- **Quoted passage**:
┌──
# Best Google Service



## gaurav21r (Oct 24, 2006)

Okay i dunno if this has been posted before but newayz,


Which *Google Service* (apart from search of course) do you find the Best???

I like *Directory*... really sorts things out!
and of course *Google Earth*... really can see so many things!


----------



## satyamy (Oct 24, 2006)

Well Google Earth is Good, but i can write an Essay of 300 words Sub : "Internet disaster" where Google Earth will be my main topic
--------------------------------------------------------------
Search is Good, Gmail is Good, Directory is also Good


----------



## gaurav21r (Oct 24, 2006)

True... but u aven't mentioned your favourite service..
└──
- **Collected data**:
┌──
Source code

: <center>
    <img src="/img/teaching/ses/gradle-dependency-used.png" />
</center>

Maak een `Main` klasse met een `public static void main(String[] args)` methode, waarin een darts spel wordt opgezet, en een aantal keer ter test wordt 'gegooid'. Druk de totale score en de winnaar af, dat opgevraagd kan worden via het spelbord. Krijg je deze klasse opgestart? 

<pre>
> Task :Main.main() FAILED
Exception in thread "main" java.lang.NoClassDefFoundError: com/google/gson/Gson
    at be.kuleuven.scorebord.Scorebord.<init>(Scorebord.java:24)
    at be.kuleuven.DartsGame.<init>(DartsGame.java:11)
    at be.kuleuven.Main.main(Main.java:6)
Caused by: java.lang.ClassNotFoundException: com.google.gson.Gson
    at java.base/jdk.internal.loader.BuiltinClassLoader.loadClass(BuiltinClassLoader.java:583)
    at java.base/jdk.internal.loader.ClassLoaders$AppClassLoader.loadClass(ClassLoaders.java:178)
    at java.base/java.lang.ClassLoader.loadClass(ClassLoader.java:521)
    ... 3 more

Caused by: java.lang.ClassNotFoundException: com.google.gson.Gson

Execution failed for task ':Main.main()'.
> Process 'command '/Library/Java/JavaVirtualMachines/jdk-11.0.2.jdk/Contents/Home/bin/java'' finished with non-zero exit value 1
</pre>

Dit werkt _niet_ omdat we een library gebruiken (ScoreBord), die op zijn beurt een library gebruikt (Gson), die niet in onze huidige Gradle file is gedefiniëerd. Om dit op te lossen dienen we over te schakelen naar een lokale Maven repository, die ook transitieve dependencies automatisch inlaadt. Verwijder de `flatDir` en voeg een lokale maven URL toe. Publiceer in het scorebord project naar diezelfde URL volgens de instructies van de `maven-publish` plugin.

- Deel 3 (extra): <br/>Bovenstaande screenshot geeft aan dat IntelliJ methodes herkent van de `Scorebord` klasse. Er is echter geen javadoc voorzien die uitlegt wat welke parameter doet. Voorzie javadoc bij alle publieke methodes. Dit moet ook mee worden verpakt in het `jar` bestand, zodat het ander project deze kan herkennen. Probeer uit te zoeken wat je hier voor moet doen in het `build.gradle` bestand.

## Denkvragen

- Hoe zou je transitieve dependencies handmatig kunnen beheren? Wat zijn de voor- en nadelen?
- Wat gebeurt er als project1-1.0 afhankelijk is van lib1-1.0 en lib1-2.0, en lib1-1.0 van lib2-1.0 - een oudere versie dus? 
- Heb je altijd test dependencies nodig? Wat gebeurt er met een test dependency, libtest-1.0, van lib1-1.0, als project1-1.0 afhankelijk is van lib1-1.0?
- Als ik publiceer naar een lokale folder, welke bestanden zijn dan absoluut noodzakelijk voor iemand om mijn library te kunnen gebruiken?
└──
- **What is expected**: Decide whether each statement agrees with the thread about the best Google service, answering yes or no and quoting the thread's deciding words. (a) The first poster likes Directory because it sorts things out. (b) satyamy calls Gmail the worst service. (c) In the last post, gaurav21r says satyamy has named a favorite service.

- **Response to the exercise**:
(a) Yes: "really sorts things out!"
(b) No: "Search is Good, Gmail is Good, Directory is also Good"
(c) No: "u aven't mentioned your favourite service.."